▸ Activity: Read the entries that follow and give each one again precisely.

(Records from a collection)
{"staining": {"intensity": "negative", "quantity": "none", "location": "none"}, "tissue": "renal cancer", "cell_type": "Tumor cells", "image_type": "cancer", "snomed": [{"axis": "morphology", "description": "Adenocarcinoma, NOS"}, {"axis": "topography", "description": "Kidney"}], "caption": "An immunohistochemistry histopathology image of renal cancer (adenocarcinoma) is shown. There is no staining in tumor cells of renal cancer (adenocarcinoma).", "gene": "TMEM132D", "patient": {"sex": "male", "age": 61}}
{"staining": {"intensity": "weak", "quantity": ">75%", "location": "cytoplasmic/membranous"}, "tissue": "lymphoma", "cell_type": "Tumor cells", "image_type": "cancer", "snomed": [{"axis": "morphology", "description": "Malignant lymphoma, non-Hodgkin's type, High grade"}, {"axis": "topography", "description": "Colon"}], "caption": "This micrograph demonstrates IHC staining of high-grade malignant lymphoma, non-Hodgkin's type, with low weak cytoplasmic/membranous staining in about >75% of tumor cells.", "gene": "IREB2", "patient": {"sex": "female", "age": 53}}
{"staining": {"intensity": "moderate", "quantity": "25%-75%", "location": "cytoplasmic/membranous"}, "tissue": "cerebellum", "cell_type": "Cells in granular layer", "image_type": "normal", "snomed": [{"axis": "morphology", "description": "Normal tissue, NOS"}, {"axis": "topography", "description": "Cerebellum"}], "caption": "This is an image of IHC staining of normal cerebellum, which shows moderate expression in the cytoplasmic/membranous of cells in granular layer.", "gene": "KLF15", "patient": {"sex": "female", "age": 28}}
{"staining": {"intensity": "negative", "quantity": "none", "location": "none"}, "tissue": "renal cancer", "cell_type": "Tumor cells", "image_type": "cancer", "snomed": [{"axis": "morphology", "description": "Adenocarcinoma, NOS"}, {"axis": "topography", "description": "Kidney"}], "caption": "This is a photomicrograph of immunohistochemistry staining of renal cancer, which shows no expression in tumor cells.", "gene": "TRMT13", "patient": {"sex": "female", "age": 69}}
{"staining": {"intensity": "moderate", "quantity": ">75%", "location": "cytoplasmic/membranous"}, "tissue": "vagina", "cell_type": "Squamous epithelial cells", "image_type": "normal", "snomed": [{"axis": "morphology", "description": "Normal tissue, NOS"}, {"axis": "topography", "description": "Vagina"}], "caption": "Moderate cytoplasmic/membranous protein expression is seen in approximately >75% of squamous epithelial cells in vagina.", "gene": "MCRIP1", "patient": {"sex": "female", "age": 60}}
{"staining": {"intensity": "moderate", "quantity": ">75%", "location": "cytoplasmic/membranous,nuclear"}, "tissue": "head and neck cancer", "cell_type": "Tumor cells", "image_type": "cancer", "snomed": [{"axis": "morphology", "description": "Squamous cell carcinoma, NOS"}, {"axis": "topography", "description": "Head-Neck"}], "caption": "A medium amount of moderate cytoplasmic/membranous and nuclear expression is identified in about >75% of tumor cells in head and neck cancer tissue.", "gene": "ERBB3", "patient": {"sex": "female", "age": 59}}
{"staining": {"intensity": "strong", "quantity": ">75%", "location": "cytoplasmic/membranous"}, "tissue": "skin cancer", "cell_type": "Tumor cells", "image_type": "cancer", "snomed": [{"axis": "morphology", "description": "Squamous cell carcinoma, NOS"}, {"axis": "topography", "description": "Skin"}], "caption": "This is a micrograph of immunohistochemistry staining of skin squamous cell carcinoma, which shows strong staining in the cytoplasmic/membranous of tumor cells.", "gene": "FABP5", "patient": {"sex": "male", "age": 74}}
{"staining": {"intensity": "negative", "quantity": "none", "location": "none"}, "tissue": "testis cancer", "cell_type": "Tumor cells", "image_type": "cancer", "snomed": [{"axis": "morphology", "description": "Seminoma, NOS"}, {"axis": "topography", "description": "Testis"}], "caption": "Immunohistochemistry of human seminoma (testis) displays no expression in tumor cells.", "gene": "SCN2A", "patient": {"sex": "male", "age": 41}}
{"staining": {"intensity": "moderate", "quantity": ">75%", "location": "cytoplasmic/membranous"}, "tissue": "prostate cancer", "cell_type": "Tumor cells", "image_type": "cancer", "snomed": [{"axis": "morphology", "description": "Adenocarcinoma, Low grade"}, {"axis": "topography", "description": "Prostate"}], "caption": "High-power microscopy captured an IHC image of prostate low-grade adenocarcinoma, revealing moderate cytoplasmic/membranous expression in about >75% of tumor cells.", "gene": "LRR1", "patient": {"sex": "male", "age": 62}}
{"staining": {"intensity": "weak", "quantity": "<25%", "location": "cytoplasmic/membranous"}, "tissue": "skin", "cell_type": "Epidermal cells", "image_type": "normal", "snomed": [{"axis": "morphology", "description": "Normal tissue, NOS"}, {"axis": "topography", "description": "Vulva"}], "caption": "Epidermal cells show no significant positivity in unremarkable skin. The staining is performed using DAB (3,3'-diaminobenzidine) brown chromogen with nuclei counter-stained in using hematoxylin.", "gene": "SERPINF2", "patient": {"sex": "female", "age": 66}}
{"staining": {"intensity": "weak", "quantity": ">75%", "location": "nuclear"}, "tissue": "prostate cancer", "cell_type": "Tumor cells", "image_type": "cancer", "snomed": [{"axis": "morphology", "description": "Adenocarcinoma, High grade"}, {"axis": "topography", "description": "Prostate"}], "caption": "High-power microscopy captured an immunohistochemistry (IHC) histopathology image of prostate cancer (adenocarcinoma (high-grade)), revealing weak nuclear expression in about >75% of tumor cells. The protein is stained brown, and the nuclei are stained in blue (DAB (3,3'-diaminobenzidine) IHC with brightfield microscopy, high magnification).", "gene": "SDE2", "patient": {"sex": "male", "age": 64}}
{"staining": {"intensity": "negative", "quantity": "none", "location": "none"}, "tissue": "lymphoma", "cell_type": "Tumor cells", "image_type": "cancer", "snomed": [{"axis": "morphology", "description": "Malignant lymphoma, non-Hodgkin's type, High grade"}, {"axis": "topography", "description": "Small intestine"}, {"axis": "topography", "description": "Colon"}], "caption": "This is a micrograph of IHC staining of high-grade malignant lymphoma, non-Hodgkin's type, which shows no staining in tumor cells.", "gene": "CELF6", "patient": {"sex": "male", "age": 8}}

▸ Solved exercise:
{"staining": {"intensity": "negative", "quantity": "none", "location": "none"}, "tissue": "renal cancer", "cell_type": "Tumor cells", "image_type": "cancer", "snomed": [{"axis": "morphology", "description": "Adenocarcinoma, NOS"}, {"axis": "topography", "description": "Kidney"}], "caption": "An immunohistochemistry histopathology image of renal cancer (adenocarcinoma) is shown. There is no staining in tumor cells of renal cancer (adenocarcinoma).", "gene": "TMEM132D", "patient": {"sex": "male", "age": 61}}
{"staining": {"intensity": "weak", "quantity": ">75%", "location": "cytoplasmic/membranous"}, "tissue": "lymphoma", "cell_type": "Tumor cells", "image_type": "cancer", "snomed": [{"axis": "morphology", "description": "Malignant lymphoma, non-Hodgkin's type, High grade"}, {"axis": "topography", "description": "Colon"}], "caption": "This micrograph demonstrates IHC staining of high-grade malignant lymphoma, non-Hodgkin's type, with low weak cytoplasmic/membranous staining in about >75% of tumor cells.", "gene": "IREB2", "patient": {"sex": "female", "age": 53}}
{"staining": {"intensity": "moderate", "quantity": "25%-75%", "location": "cytoplasmic/membranous"}, "tissue": "cerebellum", "cell_type": "Cells in granular layer", "image_type": "normal", "snomed": [{"axis": "morphology", "description": "Normal tissue, NOS"}, {"axis": "topography", "description": "Cerebellum"}], "caption": "This is an image of IHC staining of normal cerebellum, which shows moderate expression in the cytoplasmic/membranous of cells in granular layer.", "gene": "KLF15", "patient": {"sex": "female", "age": 28}}
{"staining": {"intensity": "negative", "quantity": "none", "location": "none"}, "tissue": "renal cancer", "cell_type": "Tumor cells", "image_type": "cancer", "snomed": [{"axis": "morphology", "description": "Adenocarcinoma, NOS"}, {"axis": "topography", "description": "Kidney"}], "caption": "This is a photomicrograph of immunohistochemistry staining of renal cancer, which shows no expression in tumor cells.", "gene": "TRMT13", "patient": {"sex": "female", "age": 69}}
{"staining": {"intensity": "moderate", "quantity": ">75%", "location": "cytoplasmic/membranous"}, "tissue": "vagina", "cell_type": "Squamous epithelial cells", "image_type": "normal", "snomed": [{"axis": "morphology", "description": "Normal tissue, NOS"}, {"axis": "topography", "description": "Vagina"}], "caption": "Moderate cytoplasmic/membranous protein expression is seen in approximately >75% of squamous epithelial cells in vagina.", "gene": "MCRIP1", "patient": {"sex": "female", "age": 60}}
{"staining": {"intensity": "moderate", "quantity": ">75%", "location": "cytoplasmic/membranous,nuclear"}, "tissue": "head and neck cancer", "cell_type": "Tumor cells", "image_type": "cancer", "snomed": [{"axis": "morphology", "description": "Squamous cell carcinoma, NOS"}, {"axis": "topography", "description": "Head-Neck"}], "caption": "A medium amount of moderate cytoplasmic/membranous and nuclear expression is identified in about >75% of tumor cells in head and neck cancer tissue.", "gene": "ERBB3", "patient": {"sex": "female", "age": 59}}
{"staining": {"intensity": "strong", "quantity": ">75%", "location": "cytoplasmic/membranous"}, "tissue": "skin cancer", "cell_type": "Tumor cells", "image_type": "cancer", "snomed": [{"axis": "morphology", "description": "Squamous cell carcinoma, NOS"}, {"axis": "topography", "description": "Skin"}], "caption": "This is a micrograph of immunohistochemistry staining of skin squamous cell carcinoma, which shows strong staining in the cytoplasmic/membranous of tumor cells.", "gene": "FABP5", "patient": {"sex": "male", "age": 74}}
{"staining": {"intensity": "negative", "quantity": "none", "location": "none"}, "tissue": "testis cancer", "cell_type": "Tumor cells", "image_type": "cancer", "snomed": [{"axis": "morphology", "description": "Seminoma, NOS"}, {"axis": "topography", "description": "Testis"}], "caption": "Immunohistochemistry of human seminoma (testis) displays no expression in tumor cells.", "gene": "SCN2A", "patient": {"sex": "male", "age": 41}}
{"staining": {"intensity": "moderate", "quantity": ">75%", "location": "cytoplasmic/membranous"}, "tissue": "prostate cancer", "cell_type": "Tumor cells", "image_type": "cancer", "snomed": [{"axis": "morphology", "description": "Adenocarcinoma, Low grade"}, {"axis": "topography", "description": "Prostate"}], "caption": "High-power microscopy captured an IHC image of prostate low-grade adenocarcinoma, revealing moderate cytoplasmic/membranous expression in about >75% of tumor cells.", "gene": "LRR1", "patient": {"sex": "male", "age": 62}}
{"staining": {"intensity": "weak", "quantity": "<25%", "location": "cytoplasmic/membranous"}, "tissue": "skin", "cell_type": "Epidermal cells", "image_type": "normal", "snomed": [{"axis": "morphology", "description": "Normal tissue, NOS"}, {"axis": "topography", "description": "Vulva"}], "caption": "Epidermal cells show no significant positivity in unremarkable skin. The staining is performed using DAB (3,3'-diaminobenzidine) brown chromogen with nuclei counter-stained in using hematoxylin.", "gene": "SERPINF2", "patient": {"sex": "female", "age": 66}}
{"staining": {"intensity": "weak", "quantity": ">75%", "location": "nuclear"}, "tissue": "prostate cancer", "cell_type": "Tumor cells", "image_type": "cancer", "snomed": [{"axis": "morphology", "description": "Adenocarcinoma, High grade"}, {"axis": "topography", "description": "Prostate"}], "caption": "High-power microscopy captured an immunohistochemistry (IHC) histopathology image of prostate cancer (adenocarcinoma (high-grade)), revealing weak nuclear expression in about >75% of tumor cells. The protein is stained brown, and the nuclei are stained in blue (DAB (3,3'-diaminobenzidine) IHC with brightfield microscopy, high magnification).", "gene": "SDE2", "patient": {"sex": "male", "age": 64}}
{"staining": {"intensity": "negative", "quantity": "none", "location": "none"}, "tissue": "lymphoma", "cell_type": "Tumor cells", "image_type": "cancer", "snomed": [{"axis": "morphology", "description": "Malignant lymphoma, non-Hodgkin's type, High grade"}, {"axis": "topography", "description": "Small intestine"}, {"axis": "topography", "description": "Colon"}], "caption": "This is a micrograph of IHC staining of high-grade malignant lymphoma, non-Hodgkin's type, which shows no staining in tumor cells.", "gene": "CELF6", "patient": {"sex": "male", "age": 8}}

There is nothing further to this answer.